Susannah rose up. In the dusk of the low, small room her figure, the child still in her arms, seemed to tower like a misty goddess or Madonna, such as praying men have often seen appearing for their succour; her voice came clear and strong from a heaving breast.

"Angel, I will never leave you, never," and then she added in a voice that faltered, "Send the child if you will."


CHAPTER X.

They did not send the child to Far West, or even insist on Elvira seeking safety there, because that town also became swiftly involved in the flames of the war which had flashed into new life at the Gallatin fight.

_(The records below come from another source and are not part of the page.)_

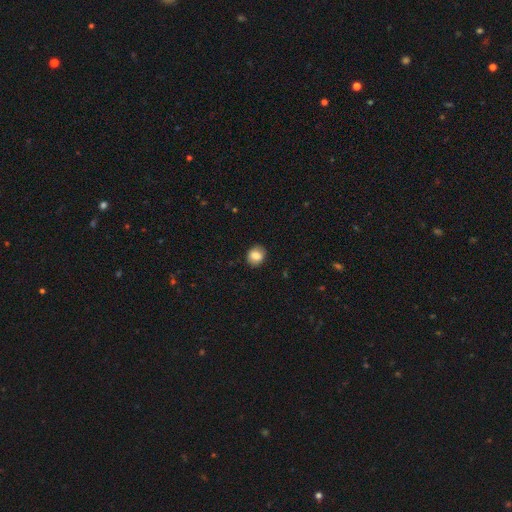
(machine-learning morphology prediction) Smooth or featured?
  - smooth: 82% *
  - featured or disk: 9%
  - star or artifact: 8%
How rounded?
  - round: 65% *
  - in between: 34%
  - cigar-shaped: 1%
Merging?
  - none: 87% *
  - minor disturbance: 10%
  - major disturbance: 3%
  - merger: 1%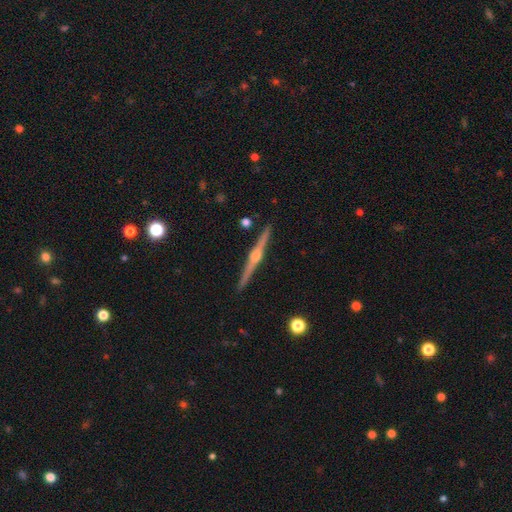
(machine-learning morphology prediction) smooth-or-featured: featured or disk: 86% | smooth: 9% | star or artifact: 5%
  disk-edge-on: yes: 99% | no: 1%
    edge-on-bulge: rounded: 93% | boxy: 4% | none: 3%
  merging: none: 93% | minor disturbance: 5% | merger: 1% | major disturbance: 1%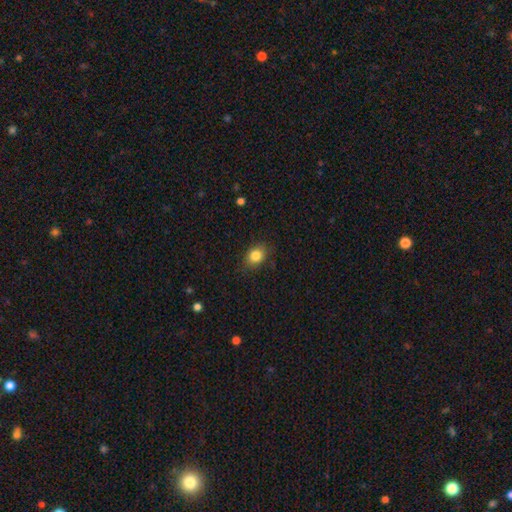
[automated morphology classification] A smooth galaxy with no disk features (83%) that is in between round and cigar-shaped (54%).

Vote fractions:
- Smooth or featured? smooth: 83% / star or artifact: 10% / featured or disk: 7%
- How rounded? in between: 54% / round: 44% / cigar-shaped: 1%
- Merging? none: 80% / minor disturbance: 15% / major disturbance: 4% / merger: 1%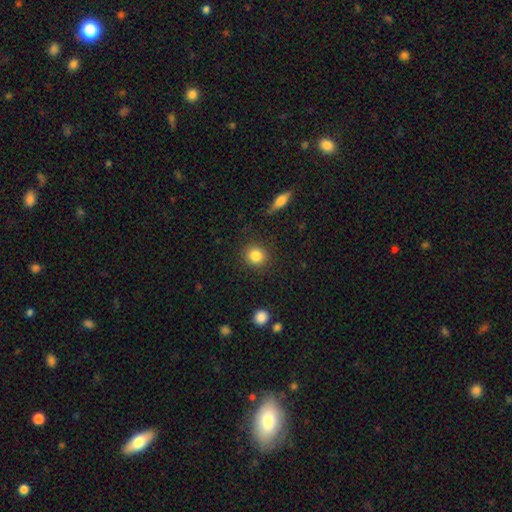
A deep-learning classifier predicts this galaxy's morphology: This appears to be a smooth galaxy with no disk features (85%) that is round (86%). Merging: none (88%).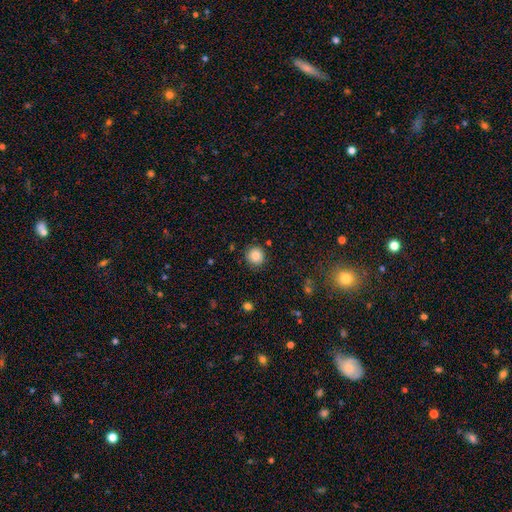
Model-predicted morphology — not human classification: This appears to be a smooth galaxy with no disk features (86%) that is round (92%). Merging: none (88%).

The whole land was full of threats and terrors, and many open fights at the polling-booths were soon reported. The Mormons and anti-Mormons in various localities entered into mutual bonds to keep the peace, but in many cases these bonds were soon broken.

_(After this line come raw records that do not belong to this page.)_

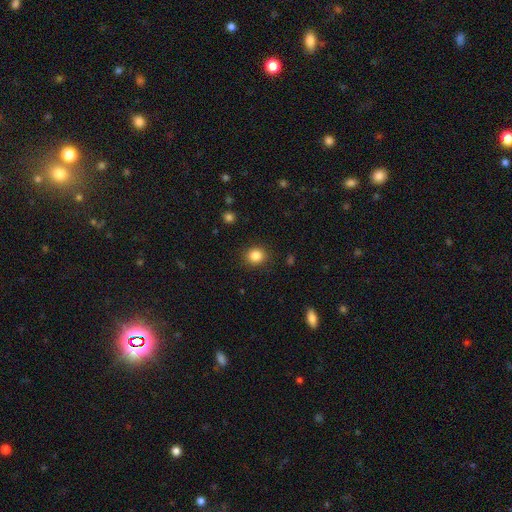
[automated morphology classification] Smooth or featured? smooth (85%)
How rounded? round (80%)
Merging? none (89%)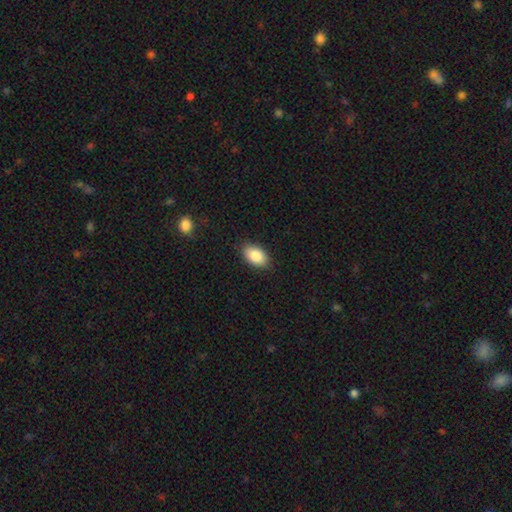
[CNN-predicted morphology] Q: Smooth or featured?
A: smooth (86%); runner-up: featured or disk (7%)
Q: How rounded?
A: in between (92%); runner-up: round (7%)
Q: Merging?
A: none (88%); runner-up: minor disturbance (9%)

To the Mormons everywhere had been issued a proclamation, signed by Smith and the elders, commanding that no official tyranny, however unjust, was to be resisted. "Let every soul be subject unto the higher powers." "Submit yourselves to every ordinance of man for the Lord's sake." But when private violence was offered the order was that the men should fight in defence of their families.

It seems to have been this order to fight, and the fact that the Mormons proved themselves sturdy fighters, which alone caused any of the Gentiles to enter into a compact of peace. So mad was their anger against a sect claiming the land as an inheritance from God and voting to a man in obedience to its leader, that the Missouri journals of the day openly taught that to kill a Mormon was no worse than to kill an Indian, and to kill an Indian was tacitly considered as meritorious as killing a wild beast.

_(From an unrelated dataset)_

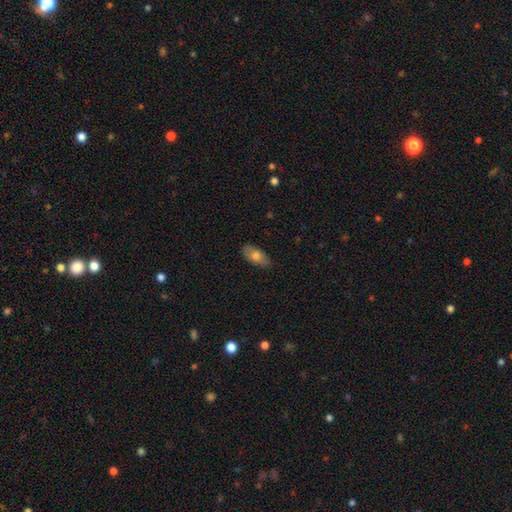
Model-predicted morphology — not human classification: Smooth or featured? Predicted: smooth (p=0.71). How rounded? Predicted: in between (p=0.90). Merging? Predicted: none (p=0.83).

"I am just about as safe jogging along in one of your waggons as anywhere in this part of the country," observed Elvira; "and if it was a craving for peace and safety we had, why did we come to Missouri at all? I feel exactly like a rabbit when the men are out trying to thin them; I notice they get very frisky."

There was psychological truth underlying this statement. Stimulated by the excitements of sudden alarms, Susannah also found herself enjoying intervals of temporary security with peculiar zest.

They set forth again upon the country roads. Halsey had the burden of his message upon his spirit; wherever they found a few Mormon households gathered together, he preached to them the high ideals of Christian living and the need of humility and constant prayer. Another theme he had which he considered of equal importance; this was the interpretation of prophecy. He gave long rapt discourses upon the most obscure passages in the books of the prophets, the Revelation of St. John, and the Book of Mormon. These passages were found chiefly to refer to the rise of the Mormon Church, the iniquity of her enemies, and her glorious future. Susannah, who saw the value of his practical teachings, bitterly regretted this use of half his opportunities.

Only once or twice in many weeks did they come upon a Mormon household whose management was not such as the moralist would approve, and in those cases before Halsey's passionate denunciation sins were confessed and repentance promised.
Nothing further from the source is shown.